Il y a une magie dans le piano que j’ai toujours du mal à expliquer. Une variété de timbres, de rythmes et de mélodies pour autant d’émotions différentes, qui n’attendent que de se sublimer au contact de la si éloignée et pourtant si complémentaire musique électronique. C’est bien évidemment valable pour tous les autres instruments, mais mon cœur penche sans arrêt vers cette chimère des cordes et des percussions, aux mécanismes internes qui participent de la même manière que les notes à la création de thèmes entêtants conjugués à des accidents analogiques. C’est tout ce que nous propose le trio To Move avec son premier album éponyme qui paraît sur le rare mais éternellement brillant Sonic Pieces, exercice à six mains entre piano et bandes magnétiques par Anna Rose Carter, Ed Hamilton et Alex Kozobolis.
Une délicatesse de composition mise en avant par l’enregistrement à bout portant du piano, dont on perçoit à travers les interstices de mélopées lacrymales les respirations et les craquements, de discrètes dissonances et des caresses de velours. Un être vivant à part entière, capturé à l’imperfection par des bandes recouvertes d’oxyde de fer, lui donnant toute sa complexité et sa profondeur. Toute sa vitalité aussi, avec l’impression que ces symphonies minimalistes sont des enregistrements de panoramas contenus et perdus dans la nature. Une forêt luxuriante plongée dans la pénombre de l’aube et les chants d’oiseaux inconnus durant In Pink, une averse diluvienne ralentie à l’extrême dans le parfaitement nommé Bait, jusqu’à la reprise tempétueuse du temps universel à sa toute fin, l’éveil lent d’un animal hibernant confortablement sous terre sur They Said, We Said… En à peine 30 minutes, To Move sollicite les moindres détails de ses outils de création faussement instables et offre un objet auquel en retirer un élément le dépeuplerait, mais auquel en rajouter un seul serait déjà de trop.

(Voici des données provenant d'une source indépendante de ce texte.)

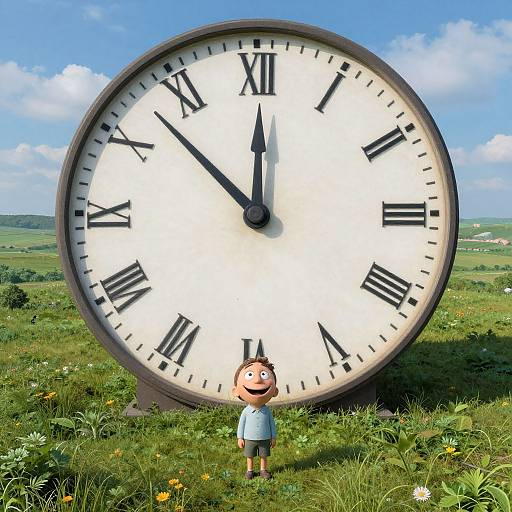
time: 11:52
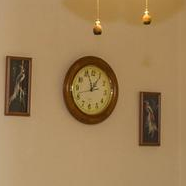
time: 12:56
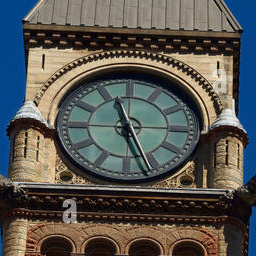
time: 11:26
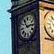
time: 11:13
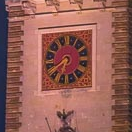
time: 6:38
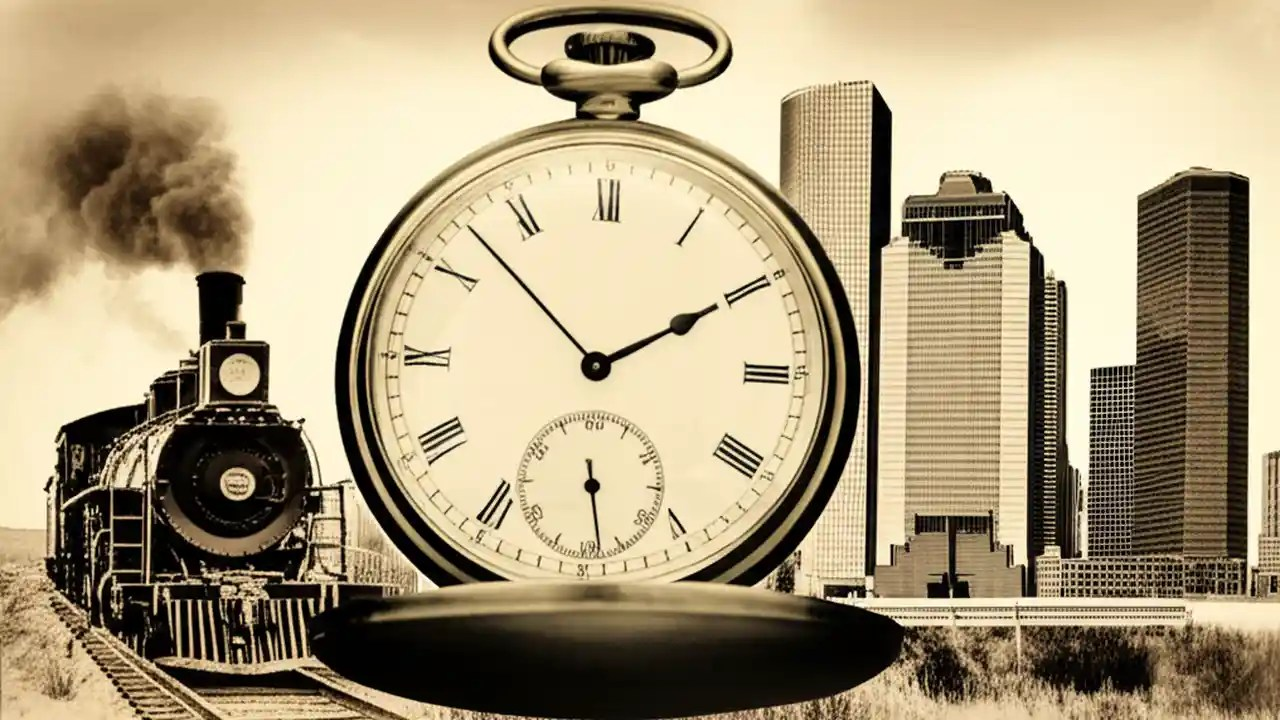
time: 1:52
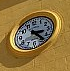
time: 3:23
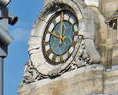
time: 11:49
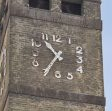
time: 10:35
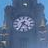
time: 4:34
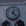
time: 1:22
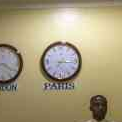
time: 7:15
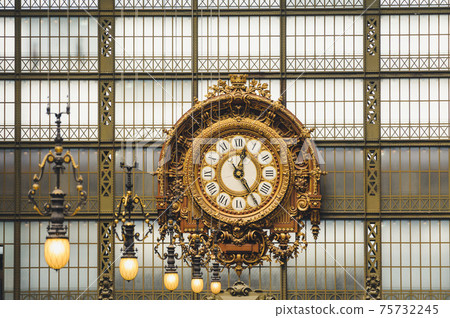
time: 12:24
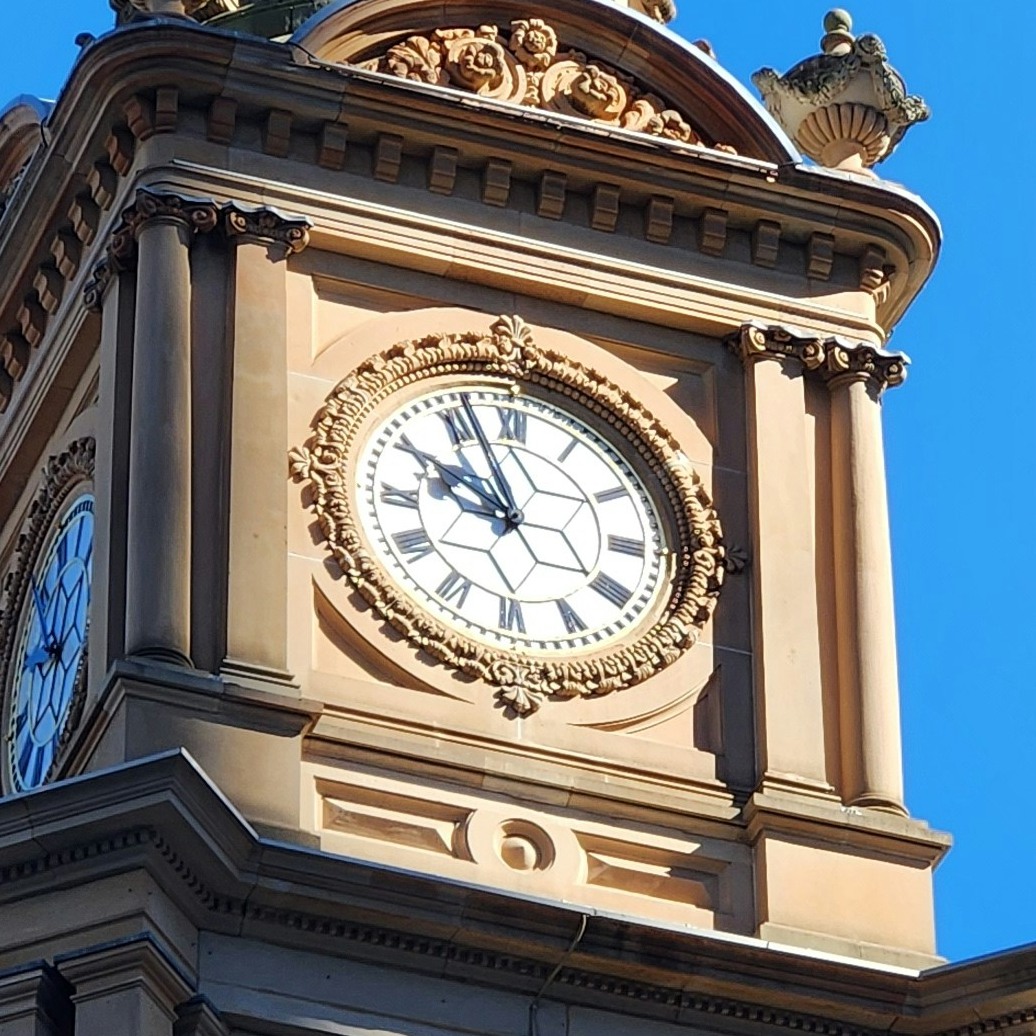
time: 9:56
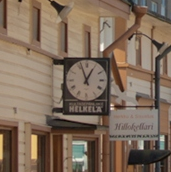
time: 12:56
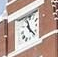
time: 11:22
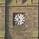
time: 10:36
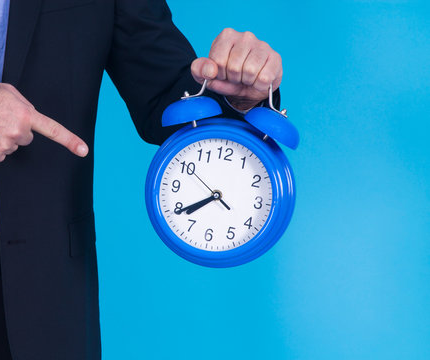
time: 7:39
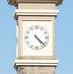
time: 4:22
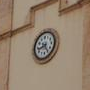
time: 8:24
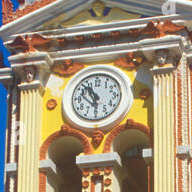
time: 5:53
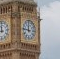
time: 11:46
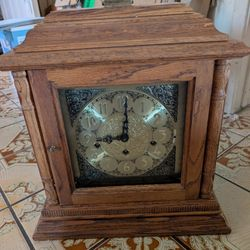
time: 9:01
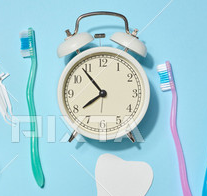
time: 7:53
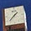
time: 1:37
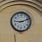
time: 9:11
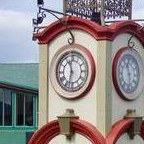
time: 11:32
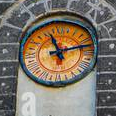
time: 11:12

Forcément ancré dans le toujours discutable carcan du « modern classical », le trio est loin de s’y reposer ; l’envoûtement du traitement analogique y est définitivement pour quelque chose, mais il y a aussi une impétuosité dans des fulgurances inattendues courant sur les dix pistes aux durées très variables. Un jeu innocent de saut à cloche-pied au bord d’une falaise battue par le mistral avec The Hop, le sablier suspendu à nos yeux le temps de l’apnée que dure Home Alone ou les accords jazzy embrumés de la conversation He Said, She Said… Flottements, voyage, pauses et turbulences, la certitude de l’écriture et l’imprévu de l’enregistrement, la robustesse du futur imaginé et la beauté du présent vécu seconde après seconde. Toutes ces petites choses qui font passer To Move d’un album sans prétention à un grand disque, sans même le souhaiter.
Comme l’a évoqué le météorologue Edward Lorenz, « Le battement d’ailes d’un papillon au Brésil, peut-il provoquer une tornade au Texas ? » ? La théorie du chaos voudrait qu’oui. Mais loin d’être aussi dramatique ou lourd en conséquences de son côté, To Move prouve qu’avec des outils vus et revus, il suffit d’un éclair de génie pour renverser un paradigme solide et une montagne de préjugés. Une des plus belles sorties de cette année, sans hésitation.
Ça devrait sortir dans une dizaine de jours sur le Bandcamp de Sonic Pieces, en digital et en éditions physiques limitées (au prix d’un demi-rein).